Posted tagged ‘reglux’

A fussy newborn

March 19, 2009

Amanda wrote, “My son is 9 weeks old and he cries all the time! He cries throughout the day and night. The Dr. keeps saying that it is colic but I thought that was normally at the same time everyday. This is all day everyday. I have tried gas medicine, Zantac because they said he could have acid reflux and now I have changed his formula that is specifically for colic but there have been no changes. Please help!!! I feel like tests are something should be ran what can you recommend?”

Although some people use the word “colic” to refer to any sort of excessive crying in babies, to most pediatricians colic refers to a very specific pattern of crying. Babies with colic cry at a set interval each day, almost always in the evenings. Many parents will say they can set their clocks by the crying, it’s so regular. The crying peaks at about 4-6 weeks, and goes away by the time the baby is three months old. Although colic can be exhausting, in a way it can be reassuring if your baby only cries excessively during a set time each evening. After all, there is no medical problem that only occurs in the evening. This is sort of crying is not caused by any medical issue, and the main way to treat it is to learn good soothing techniques and provide a way for parents to get some rest and take a break once in a while.

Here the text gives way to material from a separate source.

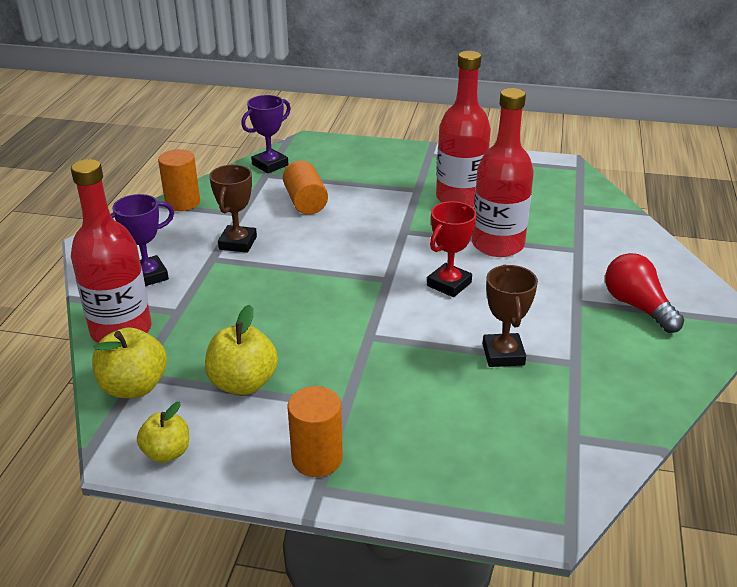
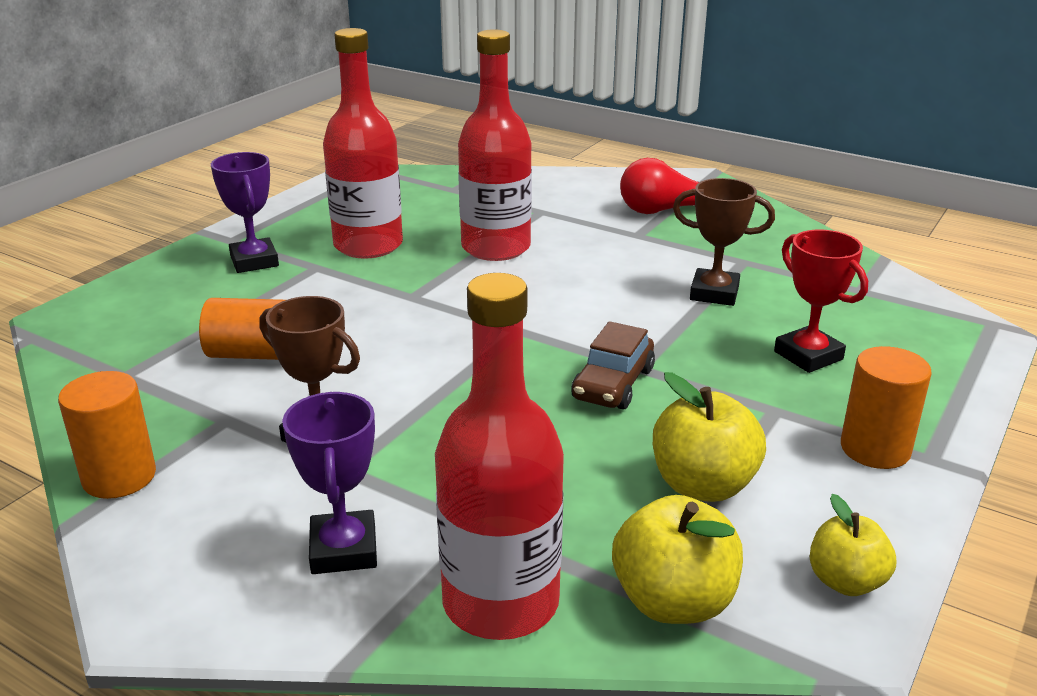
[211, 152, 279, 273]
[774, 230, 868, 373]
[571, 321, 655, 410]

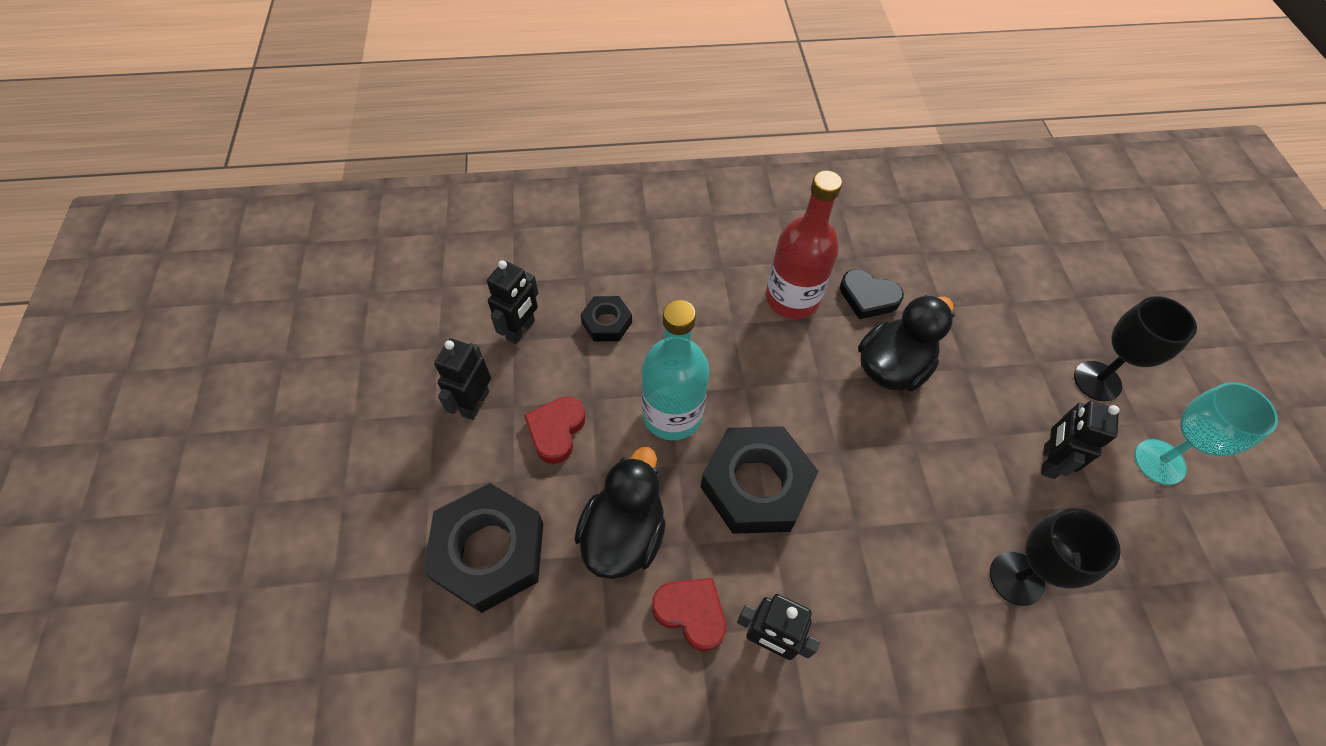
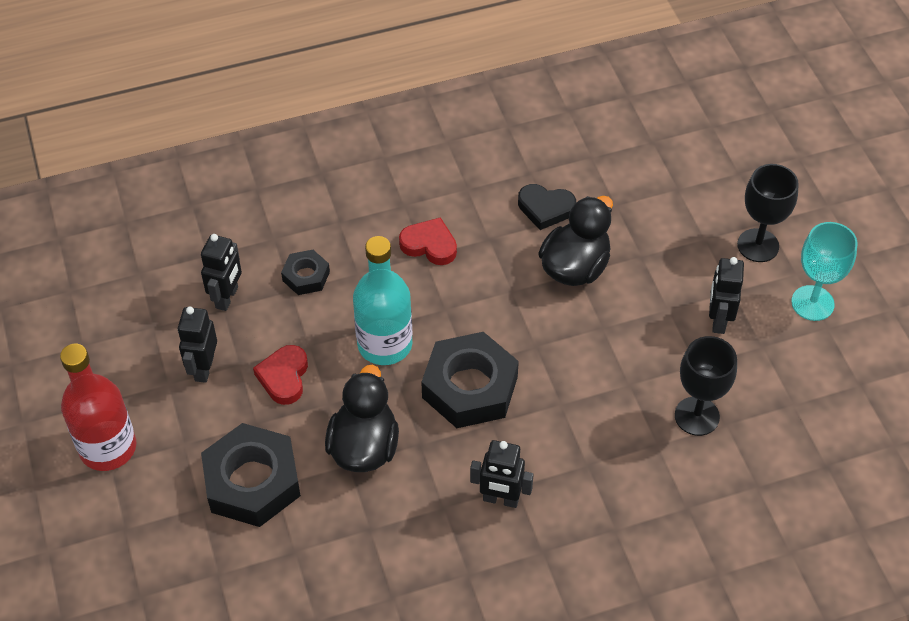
[399, 217, 457, 265]
[60, 344, 136, 471]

It sounds like your baby, who is fussy all of the time, doesn’t have what I would call “colic.” Excessive fussiness can be caused by many different things, some related to the baby, and some related to the family:

  • Reflux, which you mentioned, can lead to pain and heartburn. There are no simple and easy tests for reflux, but if it seems clear from the history that reflux is occurring many physicians will try to treat it.
  • Food allergy—either formula intolerance or a problem with something in mom’s breast milk—can cause frequent fussiness at all times of day.
  • Temperamental fussiness refers to babies who have a hard time settling down, are anxious, and cry a lot. These babies need extra reassurance, and their parents need extra support.
  • Constipation is not common in little babies, but if your child is having firm and painful stools that needs to be addressed.
  • Maternal health problems, including post-partum depression, can cause or be caused by excessive baby crying.
  • Unusual medical problems in a baby can include urinary tract infections, glaucoma, a broken bone from birth trauma, or really almost anything else. There is no way to “test for everything,” but a careful history and physical exam will reveal almost any sort of problem like these. Rarely, specific directed tests like a urinalysis or an x-ray might be needed.

Your first step is to get yourself some respite care. If you’ve got a very fussy baby, you especially need time to unwind and get some rest. If you don’t have family in town, you may need to rely on a neighbor, close friend, or a hired nursery helper. Do it! No matter what the underlying cause of the fussing, you’ll be able to deal with it better if you have a chance to catch your breath once in a while.

Then, make sure that your pediatrician gets the whole story and a good complete physical exam. Bring notes with a log of the fussiness—when is it? How does it relate to meals and bowel movements? What have you tried that has helped? In my experience the answer to the mystery of a fussy baby is much more likely to be found in clues the parents provide than in any sort of medical tests.

Best of luck, and I hope you get some rest soon!